Mercator.net has published an article by a Lutheran scholar, Dr Allan Carlson PhD, the founder and president of the Howard Center for Family, Religion, and Society (See: Be fruitful and multiply and have 1.7 kids ... and a dog? The article was previously published in the journal Family Policy in June 1999.)
The essay raises some fascinating questions regarding Humanae Vitae. As Dr Carlson rightly points out, one of Luther's complaints about the Catholic Church was its teaching that vowed chastity or celibacy was in principle a superior state to marriage. In response, the 24th session of the Council of Trent, in 1563, duly defined in the canons on the sacrament of matrimony (canon 10) that
If any one says, that the marriage state is to be placed above the state of virginity, or of celibacy, and that it is not better and more blessed to remain in virginity, or in celibacy, than to be united in matrimony; let him be anathema.(Remember that this is de fide teaching which we are bound to believe with the assent of faith. If we find it surprising today, it is our job to ponder how to reconcile our thinking with the teaching of the Church, not to adjust the teaching of the Church to our thinking.)
What is especially relevant today is that Luther's reason for opposing celibacy was not simply his outrage at clerical concubinage and the scandal given, but more fundamentally his enthusiastic support for marriage and the family, and particularly for the procreation of children.
Although as Catholics we would hold that Luther's opposition to celibacy and virginity was misguided, it is interesting to note that he agreed entirely with the doctrine that the primary end of marriage is procreation - something denied by the acceptance of contraception in many protestant communities (who would take their stand on the reformation of Luther and Calvin) and indeed by many Catholics who might think it "an ecumenical matter" to deny Humanae Vitae.

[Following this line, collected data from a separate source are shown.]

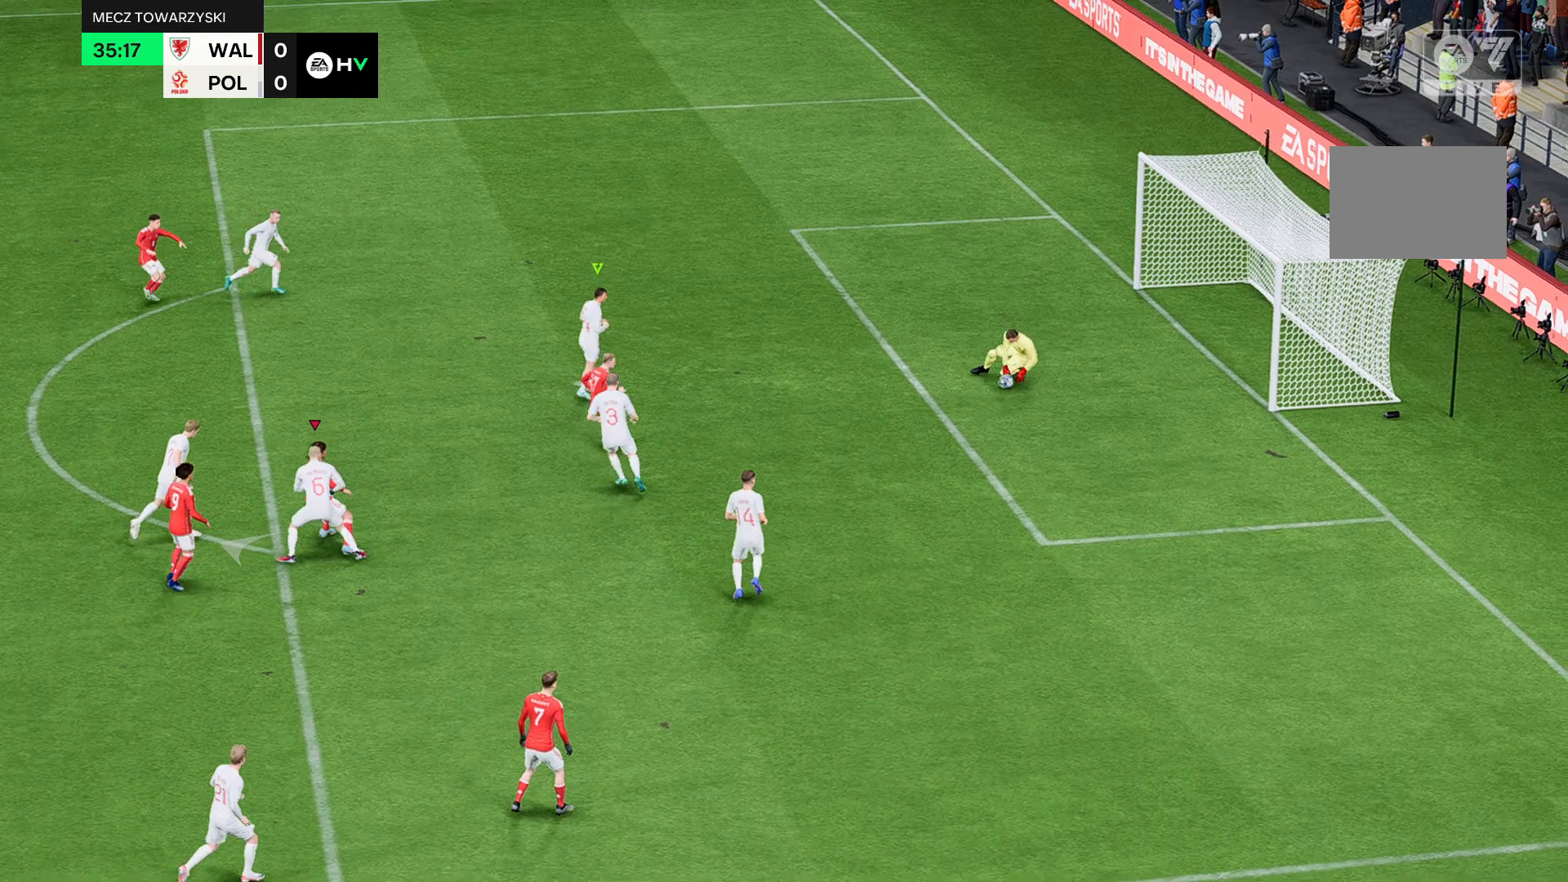
{"buttons": ["B"], "left_stick": "left", "events": []}
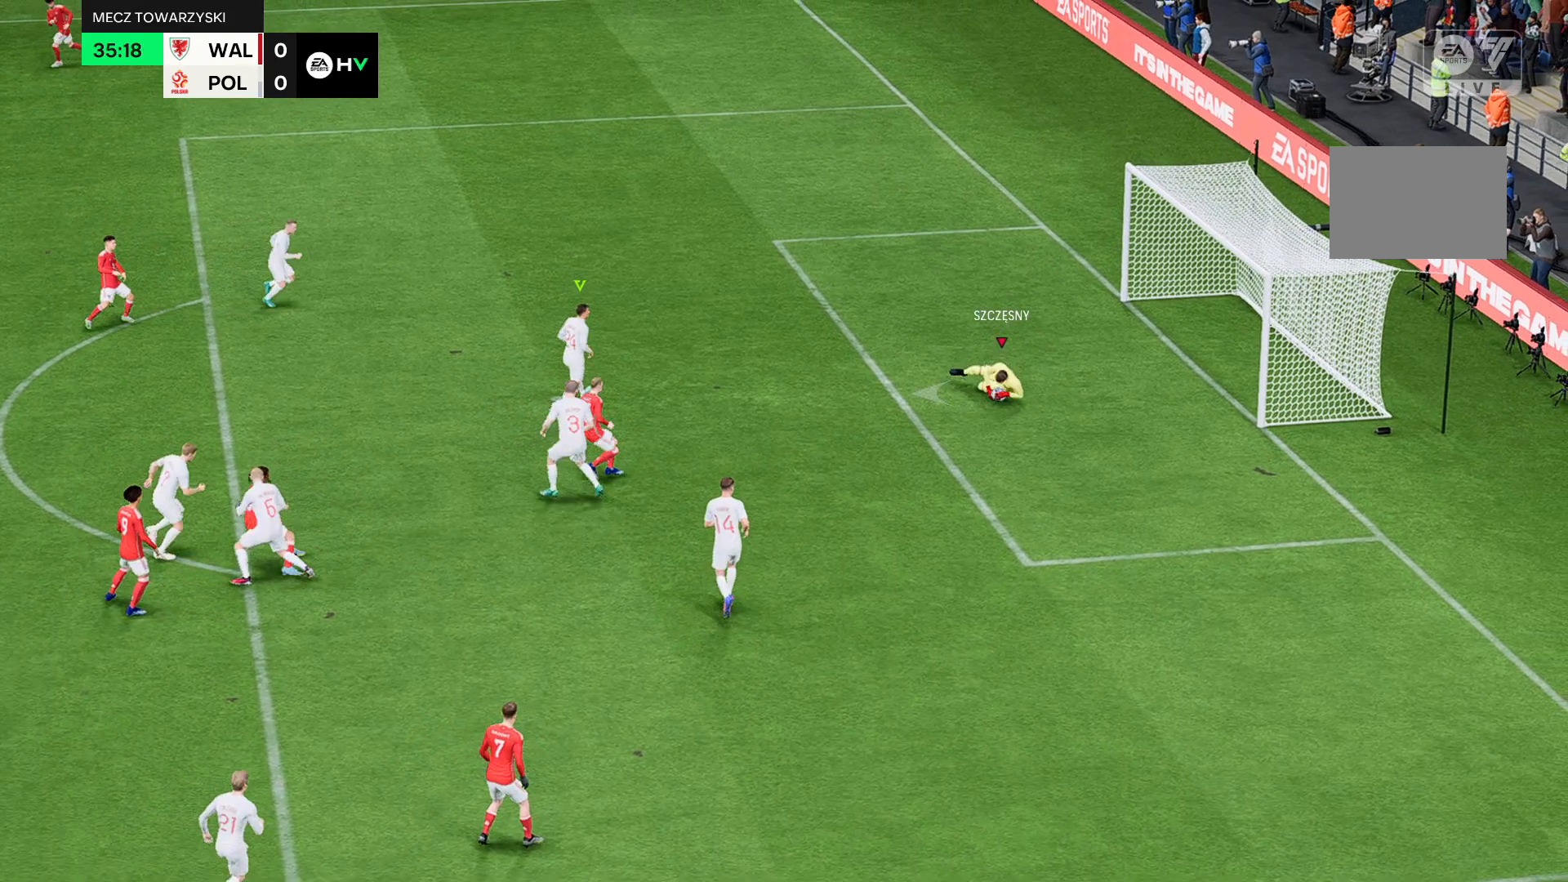
{"buttons": [], "left_stick": "left", "events": [[101, "B", "up"]]}
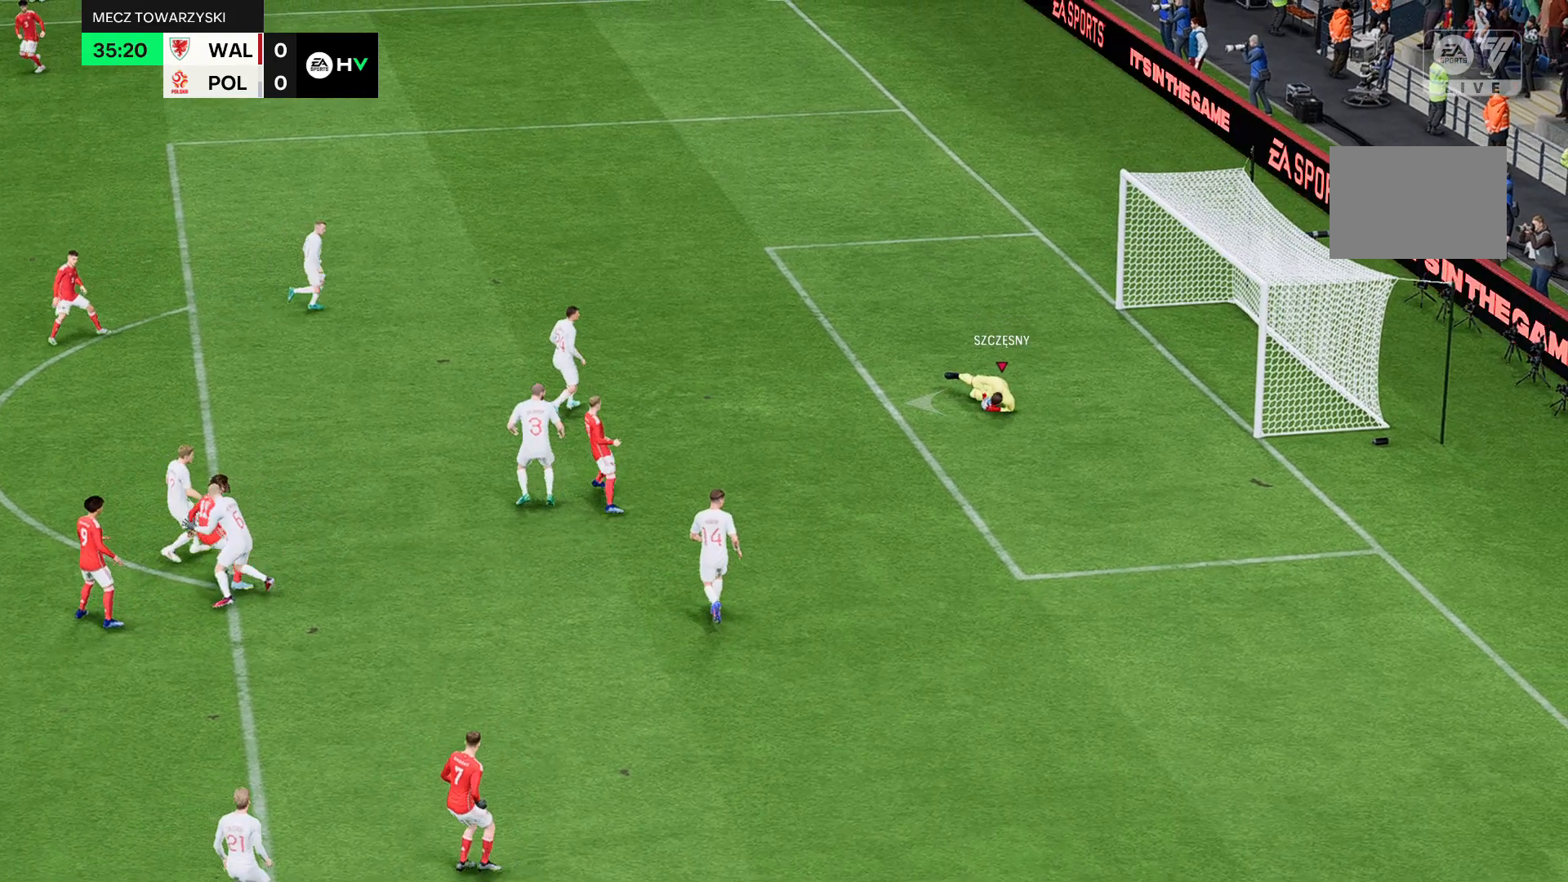
{"buttons": [], "left_stick": "left", "events": []}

In case there is any doubt, consider this quotation from Luther which is included in the article:
How great, therefore, the wickedness of [fallen] human nature is! How many girls there are who prevent conception and kill and expel tender fetuses, although procreation is the work of God! Indeed, some spouses who marry and live together… have various ends in mind, but rarely children.(I would be interested to have a source for that quotation - not because I would in any way doubt its authenticity, but because it would be useful to quote it in the future.)
When speaking in friendship to our evangelical protestant brothers and sisters, it would be worthwhile asking why they do not affirm Luther's position on contraception which was essentially the same as that taught in Casti Connubii and Humanae Vitae.